Vague

*
*
七星潭,花蓮,臺灣  / Seven Star Lake, Hualien, Taiwan
*

What comes to mind when you think of waves?

Hopefully it’s something nice. While the average Australian knows how it feels to be mercilessly dunked while swimming in the ocean, for example, everyone still seems to be a fan of swimming at the coast. Some of us (though not me, alas) even learn to ride the waves instead of being dragged by them along sandbars.

Personally, however, I’m not sure whether my ocean-based connotations are ‘right’. Sometimes I wonder whether bilingualism has wired my mind into a permanent tangle, lines of associations as crisscrossed as basketweave.

When I was little and learning to write, sometimes I would use French words in the place of English words and vice-versa, believing they shared the same meaning; cross-linguistic synonyms, essentially. Granted, this often didn’t make much difference, ocean being océan, for instance. Yet for a short time, waves were ‘vagues’ – des vagues – and sometimes I wonder whether this mixture of language has changed the way my mind personifies the sea.

Part of me likes to think of it as a dotty sort of creature (though not merely in the sense that it is dotted with fish), sloshing around the boundaries of landmasses like some vacant, faintly drunk individual hovering at a party’s edges. Creeping forward, tapping a shoulder, and then panicking and retreating at speed. Prone to the occasional outburst, but mostly pretty easy-going, smooth-sailing; not harboring malicious intent. Vague.

The ‘vagaries’ of language-learning themselves technically come from the Italian word vagare, meaning to wander – not unlike what waves and currents do, incidentally. Language links can seem endless even when they have no etymological foundations. Minds can be gifted at spotting coincidental similarities.

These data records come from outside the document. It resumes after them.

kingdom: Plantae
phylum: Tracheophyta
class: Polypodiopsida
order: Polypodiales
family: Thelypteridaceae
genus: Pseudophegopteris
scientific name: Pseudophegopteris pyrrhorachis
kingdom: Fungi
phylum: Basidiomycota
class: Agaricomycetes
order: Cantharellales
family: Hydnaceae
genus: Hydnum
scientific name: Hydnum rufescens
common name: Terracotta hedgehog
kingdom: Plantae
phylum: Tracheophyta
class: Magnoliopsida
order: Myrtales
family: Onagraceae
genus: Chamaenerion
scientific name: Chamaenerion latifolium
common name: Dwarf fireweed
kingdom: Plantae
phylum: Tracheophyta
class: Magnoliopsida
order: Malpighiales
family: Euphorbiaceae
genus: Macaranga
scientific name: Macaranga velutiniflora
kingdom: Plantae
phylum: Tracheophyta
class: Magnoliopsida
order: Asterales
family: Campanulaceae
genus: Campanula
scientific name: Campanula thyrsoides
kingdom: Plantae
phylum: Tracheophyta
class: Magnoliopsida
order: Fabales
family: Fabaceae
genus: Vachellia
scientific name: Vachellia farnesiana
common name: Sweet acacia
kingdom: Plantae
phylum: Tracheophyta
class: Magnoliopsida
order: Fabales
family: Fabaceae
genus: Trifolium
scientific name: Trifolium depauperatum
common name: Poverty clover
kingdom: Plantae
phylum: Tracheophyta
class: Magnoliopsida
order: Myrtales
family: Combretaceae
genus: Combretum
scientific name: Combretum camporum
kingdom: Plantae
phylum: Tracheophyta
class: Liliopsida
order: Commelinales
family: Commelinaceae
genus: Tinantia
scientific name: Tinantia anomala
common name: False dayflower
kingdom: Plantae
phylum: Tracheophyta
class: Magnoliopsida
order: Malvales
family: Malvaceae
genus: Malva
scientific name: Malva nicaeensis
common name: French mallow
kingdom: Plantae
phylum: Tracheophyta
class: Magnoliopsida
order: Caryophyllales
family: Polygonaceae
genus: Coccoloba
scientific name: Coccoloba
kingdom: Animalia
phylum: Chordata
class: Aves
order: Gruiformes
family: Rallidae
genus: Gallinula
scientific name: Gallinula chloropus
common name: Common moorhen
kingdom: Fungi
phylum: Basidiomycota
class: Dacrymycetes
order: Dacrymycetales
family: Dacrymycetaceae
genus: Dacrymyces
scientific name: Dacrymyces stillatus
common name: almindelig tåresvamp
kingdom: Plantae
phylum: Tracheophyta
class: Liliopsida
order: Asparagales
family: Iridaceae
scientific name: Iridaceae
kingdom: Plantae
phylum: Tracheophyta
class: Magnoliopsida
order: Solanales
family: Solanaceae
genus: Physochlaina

My experiences of bilingualism are undoubtedly common. Indeed, perhaps it is an inherent quality of bilingualism, when people learn multiple languages and concepts at the same time, that this leads to different meandering paths of connotations and understanding.

Who knows?

I confess I don’t – while I’d love to learn more about bilingualism and the formation of concepts and connotations, I imagine such a field is highly qualitative and difficult to measure. It could take some research to find a study offering answers to these questions.

In the meantime, therefore, I’ll simply wave away vagaries, slap down a coaster, and stir ripples in my mug of tea instead of writing my thesis.

I hope you enjoy the pictures of vagues!